The thing about predicting the future is that it’s really, really hard. The drive to know what will come has been a part of human ambition the first drawing on the back of a turtle shell. Throughout history, we have used methods ranging from decapitating fowls to rolling dice on binomial trees, and the results, just as much, have varied. Predicting the future has always been an inscrutable craft – something reserved for those elite few with knowledge and power.
Whatever algorithms the oracles of Delphi used to direct the fate of our ancient forefathers are now lost. (Alas, if only the ancient Greeks believed in the concept of open source and GNU licensing!) Even so, with no insight to their methodology, both the great and common man certainly made use of oracular services, whether through faith, desperation, or reason – making this particular craft a cornerstone of human history and development. Today, this field is evolving yet again. Armed with new tools, ideas, and hardware, there is a revolution in precognition. Perhaps for the first time in human history, we’re making clairvoyance into a science. Predictive modelling via neural networks, trend analytics via deep learning, and AI-driven data intelligence are some of the fastest developing technologies.

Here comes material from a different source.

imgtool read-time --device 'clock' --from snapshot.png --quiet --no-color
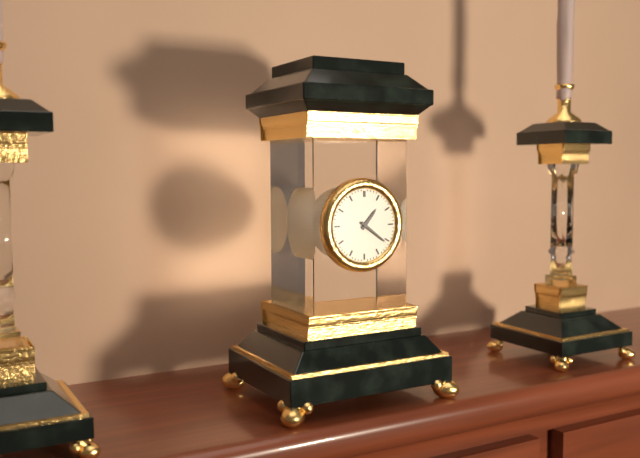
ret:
1:21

Everything has a start. Before we can go modelling the state of an entire civilization millions of years into the future, as Isaac Asimov envisioned in his Foundation series, we first must set more practical goals; baby steps, as they say. My goal (and particular interest) is in predicting foreign exchange rates. These minute upticks and downticks of currency rates are in fact driven by titanic clashes between empires in statecraft, trade, and war. To predict what will happen to the forex rate of a particular currency seconds, perhaps minutes, into the future, by drawing upon data and trends in the world around us is both a worthy and a profitable goal.
The problem is complex. The world is a monumental machine – and the number of moving parts will only grow as time goes on. What happens in Yemen may affect politics of the Americas, and trade spats in Asia will ripple across both hemispheres. Yet these are the exact factors that influence currency rates. To identify all the factors would be a nearly impossible task (until at least, in a few decades, when quantum computing and Lovecraftian data structures become the norm). To add to the complexity, these factors are not static. Every piece of news brings in new factors. Every change in political power introduces new entities and removes old ones. Every conflict, every threat, and every policy change demand adjustments to our model. We are immensely fortunate, then, to have new tools, invented and developed in recent years, which help us address them.

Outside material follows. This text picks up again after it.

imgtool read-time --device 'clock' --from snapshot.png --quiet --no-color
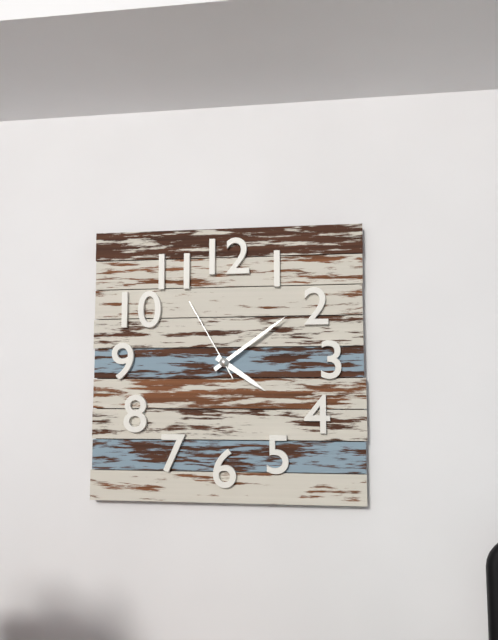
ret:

We can build machines that can read through hundreds of news articles, tweets, blog posts, and discussions in seconds via natural language processing. These algorithms can extract key topics, subjects, and even sentiments. From this, we can build a corpus of key entities, ideas, and events. Although natural language processing algorithms will never outperform a human when reading the same piece of text, the sheer speed and efficiency advantage makes machine reading much more able to cover significantly wider ground, giving us unparalleled access to a significant percentage of published media, something that’s simply not possible a decade ago.
We can design machine learning algorithms that map complex relations. A piece of news affecting Mario Draghi, would, then, also have ripple effects to the European central bank, the European Union, and the Euro currency as a whole. With the aid of modern computing hardware, combined with the newest in machine learning, we can create artificial intelligence algorithms to design methods that can extrapolate these relations at speeds and efficiencies unimagined five years ago. The same algorithms can then take existing relations, identify trends, and project the future. Combined, utilizing methods and tools in the rapidly developing fields of artificial intelligence and natural language processing, we can not only model an incredibly complex world, but take a very good guess as to what’s going to happen next.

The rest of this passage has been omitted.